Hipogliseminin tedavisi:

a-Hafif hipoglisemide: 0-6 yaş arası 5 gr (1 kesme şeker)
6-12 yaş arası 10 gr (2 kesme şeker)
12 yaş üzeri 15 gr (3 kesme şeker)

Şekerli su olarak içirilir veya ağızda eritilir. Bu amaçla glukoz tabletleri de kullanılabilir. Bunun dışında meyve suları, diğer şekerli içecekler (normal gazoz, kola vs), şekerlemeler kısacası şeker içeren herşey hafif hipogliseminin tedavisinde kullanılabilir. Eğer 15-20 dakika sonra hala kendini kötü hissediyorsa aynı miktar tekrar alınmalıdır.

Diyet içecekler hipoglisemi tedavisinde kullanılmaz. Hipoglisemi anında çikolata ve dondurma gibi tatlılar kullanılabilir ise de bunların içerdiği yağ mide boşalmasının gecikmesine neden olacağından kan şekerini şekerli sıvılara gore daha geç yükseltir.

Kan şekeri yükseltildikten sonra yeniden düşmesini önlemek için:

Bir çay bardağı veya su bardağı süt verilir.

Ara veya ana öğün saati ise bu öğün hemen yenir.

Bunlar yapıldıktan sonra kan şekeri tekrar kontrol edilir ve çocuk bir süre istirahat ettirilir.

b-Ağır hipoglisemide:

Çocukta hipoglisemi sonucu bilinç kaybı (baygınlık) veya havale geçirme (nöbet) var ise buna ağır hipoglisemi diyoruz. Bu durumda:

Çocuğa ağızdan birşey verilemez (çünkü boğazına kaçarak solunum yolunu tıkayabilir).

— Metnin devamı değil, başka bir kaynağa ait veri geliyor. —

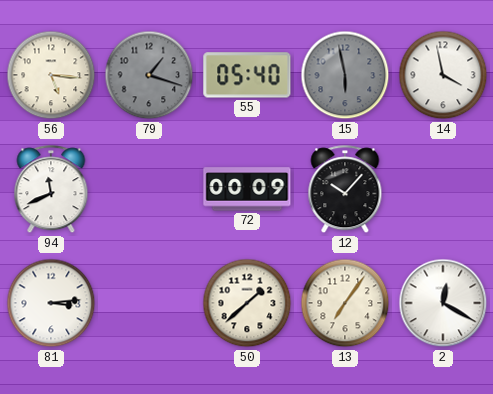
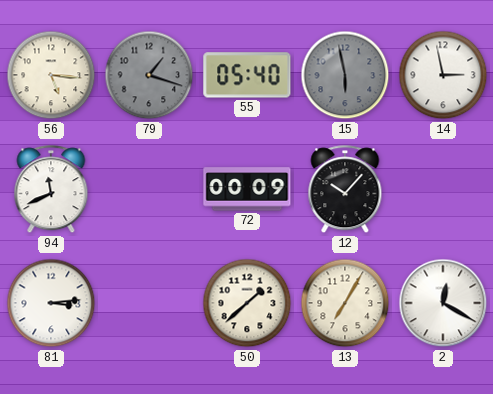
14: 3:58 -> 2:58
13: 7:06 -> 7:05
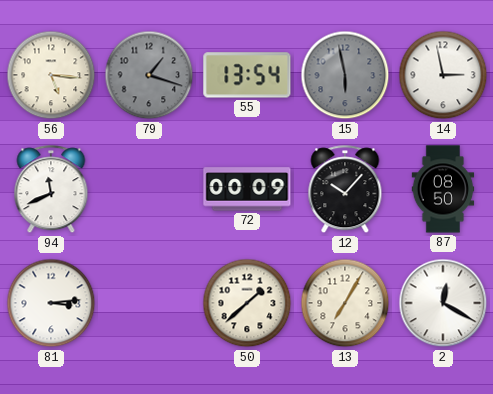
55: 05:40 -> 13:54
87: none -> 08:50
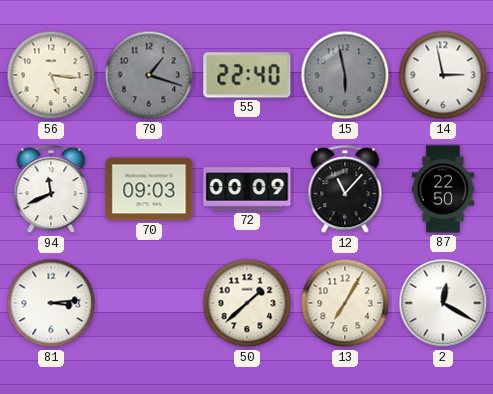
55: 13:54 -> 22:40
70: none -> 09:03
12: 10:07 -> 11:07
87: 08:50 -> 22:50
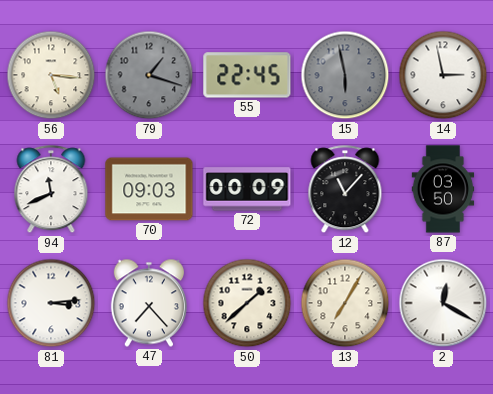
55: 22:40 -> 22:45
87: 22:50 -> 03:50
47: none -> 7:23
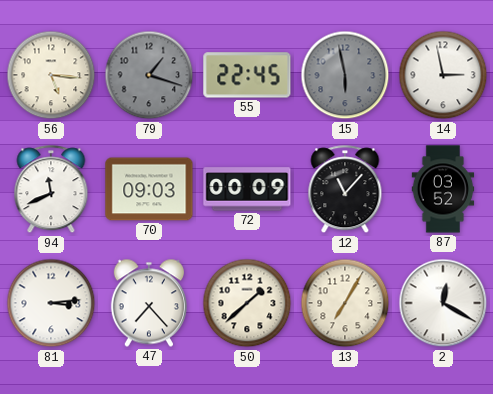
87: 03:50 -> 03:52
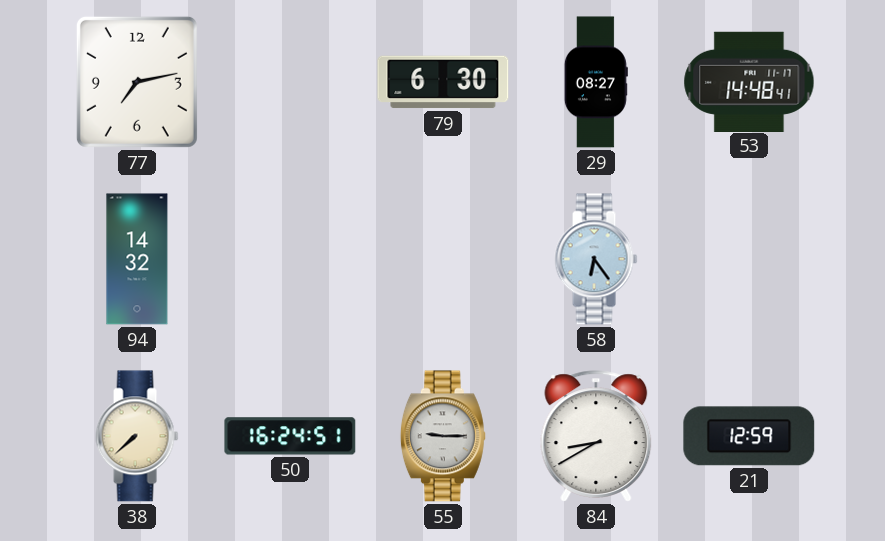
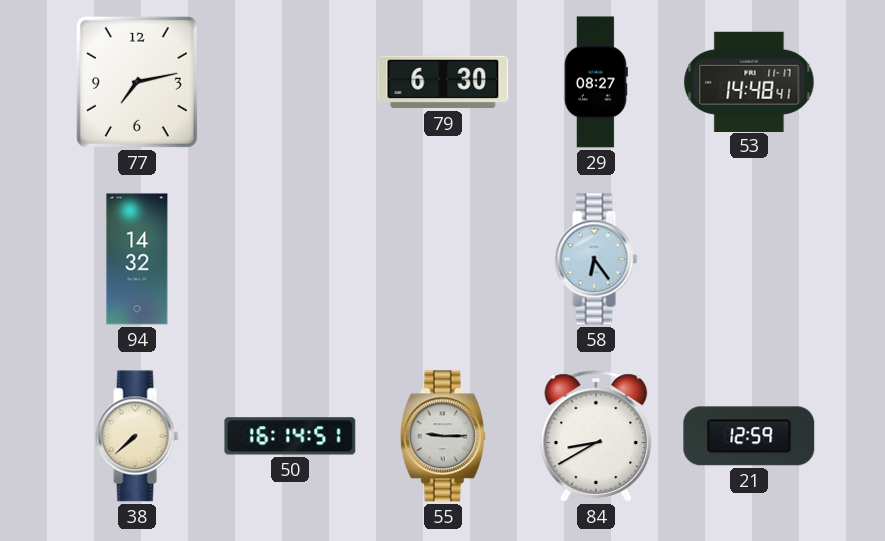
50: 16:24 -> 16:14
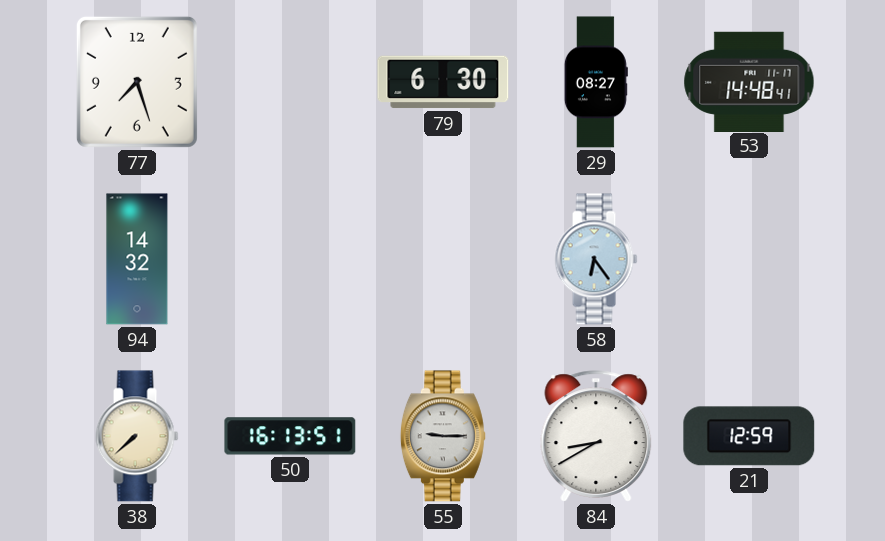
77: 7:13 -> 7:27
50: 16:14 -> 16:13
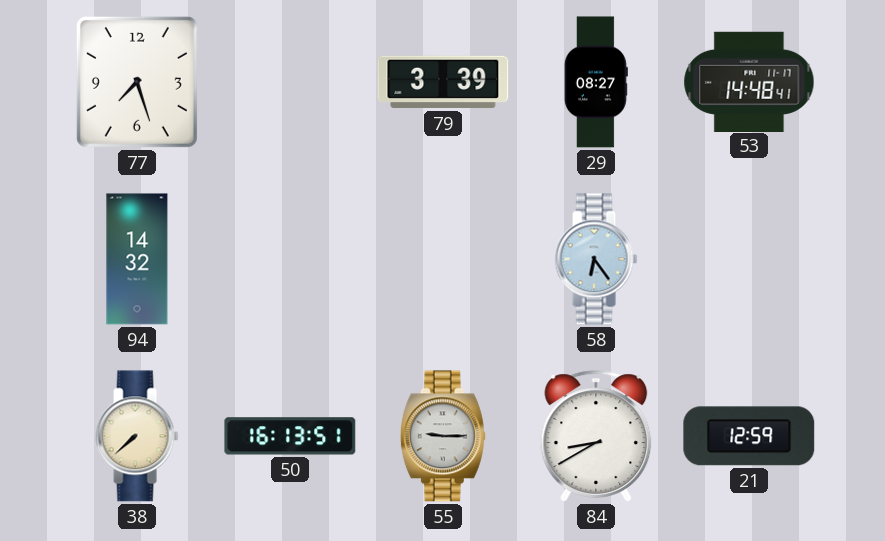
79: 6:30 -> 3:39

Bilinci kapalı hipoglisemik çocukta yanağın içine süzme bal, tanesiz reçel sürülmesi yararlı olabilir.

Glukagon iğnesi hemen kas içine yapılır. Glukagon 6 yaşından küçük çocuklarda yarım, 6 yaşından büyük çocuklarda tam olarak bacaktan kas içine yapılır ve çocuk en yakın hastaneye götürülür. Glukagon genellikle kan şekerini 15 dakika içinde yükseltir.

Bu arada çocuk kendine gelmiş ve bilinci açılmış ise ağızdan şeker ve sonrasında ara öğün veya süt verilir.

Eğer glukagon etki etmemiş ise hastanede damardan şekerli serum verilerek kan şekeri normale getirilir.

Glukagonun etkisi 30-60 dak biter. Sonrasında glukagonun etkisi ile bulantı görülebilir.

Hipoglisemi niçin olur: Diyabetli kişilerde Hipoglisemi insulin, beslenme ve egzersiz arasındaki dengenin değişik nedenlerle bozulması sonucu görülür.

İnsülin fazlalığı (Çocuğa ihtiyacından fazla insülin verilmesi, yanlışlıkla yüksek doz insülin yapılması vs)

Ana veya ara öğünlerin atlanması, geciktirilmesi veya öğündeki yiyeceklerin tamamen tüketilmemesi, kusma veya ishal gibi nedenlerle alınan besinlerin yetersiz kalması

Aşırı aktivite (normal günlük aktivitenin dışında yapılan olağan dışı aktivite veya egzersiz) durumlarında hipoglisemi gelişebilir.

Bacağa enjeksiyon sonrası aşırı egzersiz yapılması.

Enjeksiyon sonrası sıcak banyo veya sauna.

Hipogliseminin oluşmasını nasıl önleyebiliriz:

Diyabetli bir çocukta zaman zaman hafif dereceli hipoglisemi görülmesi kaçınılmazdır. Ancak aşağıdaki tedbirlere dikkat edilirse hipogliseminin daha az görülmesi ve daha hafif geçmesi mümkündür:

Öğünler zamanında yenmelidir, geciktirilmemeli veya atlanmamalıdır.

Öğünlerde karbonhidratlar mutlaka bitirilmelidir.

İshal ve kusma durumlarında kan şekerine sık sık bakınız ve hipoglisemi var ise ağızdan şekerli sıvılar veriniz ve doktorunuz ile görüşerek insülin dozlarınızı azaltınız.

Olağan dışı ve aşırı aktivitelerden (sportif karşılaşma, yüzme, pikniğe gitme vs) önce kan şekeri ölçülmeli ve kan şekeri düşükse ek bir ara öğün verilmelidir.

Böyle aşırı aktif bir günde egzersiz sonrası ve gece kan şekeri ölçülmeli ve gerekirse ek bir ara öğün verilmelidir.

Beden eğitimi, Jimnastik derslerinden önce ek bir ara öğün almalıdır.

Aşırı aktif geçeceği önceden bilinen bir günde (örneğin pikniğe gitme gibi) insülin dozlarında % 10-20 lik bir azaltılma yapılabilir.

Gece hipoglisemisinin önlenmesi

Yatmadan önce kan şekerine bakılması ve KŞ 110 mg/dl’nin üzerinde olması önerilir. KŞ 110 mg/dl’in altında ise sandviç veya ek ara öğün alınmalıdır.

Akşam yemeğinde kepekli ekmek gibi posa içeren yiyeceklerin yenmesi.